# Tree Stands on Public Land



## speedway2899 (Feb 20, 2012)

After March 1st..... are tree stands left on state land without any name or markings considered abandoned???


----------



## malainse (Sep 2, 2002)

They are in violation of the law and should be reported to the DNR.

No, they are not free for the taking.


----------



## Birddogm33 (Nov 9, 2007)

Aren't they supposed to be down by Jan 31?


----------



## speedway2899 (Feb 20, 2012)

I called the DNR yesterday and they said march 1st.


----------



## STEELHEAD JUNKIE (Feb 20, 2010)

I've had a few stands taken from stateland during hunting season.  Yes they were locked to the tree and so were the climbing sticks. They took them all. Ive lost 2 stands over the years.

My buddy lost 2 stands off his own private land next to his house??? I use a climber now mostly. I'm a firm believer in what goes around comes around. You reap what you sow! I had to vent, sorry.

·····

Work request: Pick up the tree stand thread above where it stops, adding the next reply or two in the same forum style.

·····

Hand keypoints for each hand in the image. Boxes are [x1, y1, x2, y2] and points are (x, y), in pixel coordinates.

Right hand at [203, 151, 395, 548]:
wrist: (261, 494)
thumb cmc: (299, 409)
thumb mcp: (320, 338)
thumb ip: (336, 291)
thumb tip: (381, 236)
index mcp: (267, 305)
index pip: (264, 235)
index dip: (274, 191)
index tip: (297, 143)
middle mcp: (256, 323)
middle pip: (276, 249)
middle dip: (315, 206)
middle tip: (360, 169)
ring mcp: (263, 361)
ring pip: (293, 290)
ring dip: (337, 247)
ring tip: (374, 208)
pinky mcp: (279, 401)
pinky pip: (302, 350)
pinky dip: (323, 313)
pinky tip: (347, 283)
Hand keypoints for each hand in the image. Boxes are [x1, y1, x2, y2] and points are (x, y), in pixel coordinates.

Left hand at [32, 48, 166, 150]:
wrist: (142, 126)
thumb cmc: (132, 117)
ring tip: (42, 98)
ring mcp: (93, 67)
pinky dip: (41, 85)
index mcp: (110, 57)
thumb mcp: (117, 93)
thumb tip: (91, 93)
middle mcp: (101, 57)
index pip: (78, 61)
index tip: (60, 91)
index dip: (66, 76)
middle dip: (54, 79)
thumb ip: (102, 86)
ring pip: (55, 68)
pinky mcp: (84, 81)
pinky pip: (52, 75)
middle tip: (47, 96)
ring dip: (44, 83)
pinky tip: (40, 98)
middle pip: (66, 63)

·····

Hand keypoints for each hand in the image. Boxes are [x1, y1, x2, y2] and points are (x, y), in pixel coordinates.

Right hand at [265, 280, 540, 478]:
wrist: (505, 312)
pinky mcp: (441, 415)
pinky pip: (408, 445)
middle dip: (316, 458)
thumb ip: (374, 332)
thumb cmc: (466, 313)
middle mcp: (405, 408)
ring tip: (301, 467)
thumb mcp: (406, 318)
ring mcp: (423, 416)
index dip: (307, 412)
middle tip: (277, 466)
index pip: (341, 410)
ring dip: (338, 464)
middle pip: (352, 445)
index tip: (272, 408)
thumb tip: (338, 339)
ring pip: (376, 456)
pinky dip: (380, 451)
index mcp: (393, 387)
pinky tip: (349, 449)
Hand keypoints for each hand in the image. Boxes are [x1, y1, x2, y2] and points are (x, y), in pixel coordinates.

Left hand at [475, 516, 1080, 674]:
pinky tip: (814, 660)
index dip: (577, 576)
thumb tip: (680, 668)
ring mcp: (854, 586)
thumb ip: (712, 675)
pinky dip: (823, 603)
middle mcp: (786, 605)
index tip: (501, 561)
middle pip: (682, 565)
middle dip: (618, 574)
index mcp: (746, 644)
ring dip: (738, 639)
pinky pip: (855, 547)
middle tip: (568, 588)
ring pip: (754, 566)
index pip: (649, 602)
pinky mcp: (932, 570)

·····

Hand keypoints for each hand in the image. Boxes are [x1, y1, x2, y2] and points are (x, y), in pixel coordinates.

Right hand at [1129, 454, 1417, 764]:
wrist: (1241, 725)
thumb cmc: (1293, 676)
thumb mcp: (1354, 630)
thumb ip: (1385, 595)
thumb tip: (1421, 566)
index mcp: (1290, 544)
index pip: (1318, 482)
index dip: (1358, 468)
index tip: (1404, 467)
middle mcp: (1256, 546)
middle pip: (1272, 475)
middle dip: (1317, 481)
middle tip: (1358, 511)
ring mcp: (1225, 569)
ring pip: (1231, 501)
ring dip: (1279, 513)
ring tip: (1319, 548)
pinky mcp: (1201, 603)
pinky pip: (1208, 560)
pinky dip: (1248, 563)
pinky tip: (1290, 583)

·····

Task answer:
----------



## speedway2899 (Feb 20, 2012)

Thats why I used my summit climber!!


----------



## malainse (Sep 2, 2002)

Birddogm33 said:


> Aren't they supposed to be down by Jan 31?


Scaffolds, raised platforms, ladders, steps and any other device to assist in climbing a tree cannot be placed on public lands any earlier than Sept. 1, and must be removed by March 1.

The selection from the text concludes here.